# TASK DIRECTIONS
Set the data down again, word for word, as it appears below.
═══ DATA ═══
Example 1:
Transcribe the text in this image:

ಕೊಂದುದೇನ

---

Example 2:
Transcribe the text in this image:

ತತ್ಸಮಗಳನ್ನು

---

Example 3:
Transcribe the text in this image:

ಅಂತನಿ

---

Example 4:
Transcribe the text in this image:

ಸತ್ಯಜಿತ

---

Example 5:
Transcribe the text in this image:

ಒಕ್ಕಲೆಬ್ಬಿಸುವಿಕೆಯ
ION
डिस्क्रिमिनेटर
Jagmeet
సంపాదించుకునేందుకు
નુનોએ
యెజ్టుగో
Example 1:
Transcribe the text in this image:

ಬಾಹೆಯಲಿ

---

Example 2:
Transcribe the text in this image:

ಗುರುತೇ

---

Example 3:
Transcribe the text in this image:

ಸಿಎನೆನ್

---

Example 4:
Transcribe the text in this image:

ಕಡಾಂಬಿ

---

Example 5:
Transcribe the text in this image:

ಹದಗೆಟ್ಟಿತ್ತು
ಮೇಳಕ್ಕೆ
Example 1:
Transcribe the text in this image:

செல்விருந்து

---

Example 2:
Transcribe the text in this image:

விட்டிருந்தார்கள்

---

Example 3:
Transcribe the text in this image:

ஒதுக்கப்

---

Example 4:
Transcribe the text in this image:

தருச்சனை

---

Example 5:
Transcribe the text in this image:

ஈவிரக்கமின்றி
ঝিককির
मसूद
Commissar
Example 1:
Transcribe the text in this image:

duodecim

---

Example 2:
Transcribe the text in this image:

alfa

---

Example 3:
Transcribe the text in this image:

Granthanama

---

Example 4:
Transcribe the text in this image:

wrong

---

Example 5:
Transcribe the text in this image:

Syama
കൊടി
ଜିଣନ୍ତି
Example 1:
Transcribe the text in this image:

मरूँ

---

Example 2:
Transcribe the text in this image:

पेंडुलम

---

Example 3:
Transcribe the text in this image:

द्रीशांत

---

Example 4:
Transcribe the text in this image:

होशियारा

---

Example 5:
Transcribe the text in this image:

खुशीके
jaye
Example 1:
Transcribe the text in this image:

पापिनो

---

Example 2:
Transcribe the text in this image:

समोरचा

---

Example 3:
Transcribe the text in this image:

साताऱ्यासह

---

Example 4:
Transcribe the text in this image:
═══
# SOLUTION
Example 1:
Transcribe the text in this image:

ಕೊಂದುದೇನ

---

Example 2:
Transcribe the text in this image:

ತತ್ಸಮಗಳನ್ನು

---

Example 3:
Transcribe the text in this image:

ಅಂತನಿ

---

Example 4:
Transcribe the text in this image:

ಸತ್ಯಜಿತ

---

Example 5:
Transcribe the text in this image:

ಒಕ್ಕಲೆಬ್ಬಿಸುವಿಕೆಯ
ION
डिस्क्रिमिनेटर
Jagmeet
సంపాదించుకునేందుకు
નુનોએ
యెజ్టుగో
Example 1:
Transcribe the text in this image:

ಬಾಹೆಯಲಿ

---

Example 2:
Transcribe the text in this image:

ಗುರುತೇ

---

Example 3:
Transcribe the text in this image:

ಸಿಎನೆನ್

---

Example 4:
Transcribe the text in this image:

ಕಡಾಂಬಿ

---

Example 5:
Transcribe the text in this image:

ಹದಗೆಟ್ಟಿತ್ತು
ಮೇಳಕ್ಕೆ
Example 1:
Transcribe the text in this image:

செல்விருந்து

---

Example 2:
Transcribe the text in this image:

விட்டிருந்தார்கள்

---

Example 3:
Transcribe the text in this image:

ஒதுக்கப்

---

Example 4:
Transcribe the text in this image:

தருச்சனை

---

Example 5:
Transcribe the text in this image:

ஈவிரக்கமின்றி
ঝিককির
मसूद
Commissar
Example 1:
Transcribe the text in this image:

duodecim

---

Example 2:
Transcribe the text in this image:

alfa

---

Example 3:
Transcribe the text in this image:

Granthanama

---

Example 4:
Transcribe the text in this image:

wrong

---

Example 5:
Transcribe the text in this image:

Syama
കൊടി
ଜିଣନ୍ତି
Example 1:
Transcribe the text in this image:

मरूँ

---

Example 2:
Transcribe the text in this image:

पेंडुलम

---

Example 3:
Transcribe the text in this image:

द्रीशांत

---

Example 4:
Transcribe the text in this image:

होशियारा

---

Example 5:
Transcribe the text in this image:

खुशीके
jaye
Example 1:
Transcribe the text in this image:

पापिनो

---

Example 2:
Transcribe the text in this image:

समोरचा

---

Example 3:
Transcribe the text in this image:

साताऱ्यासह

---

Example 4:
Transcribe the text in this image:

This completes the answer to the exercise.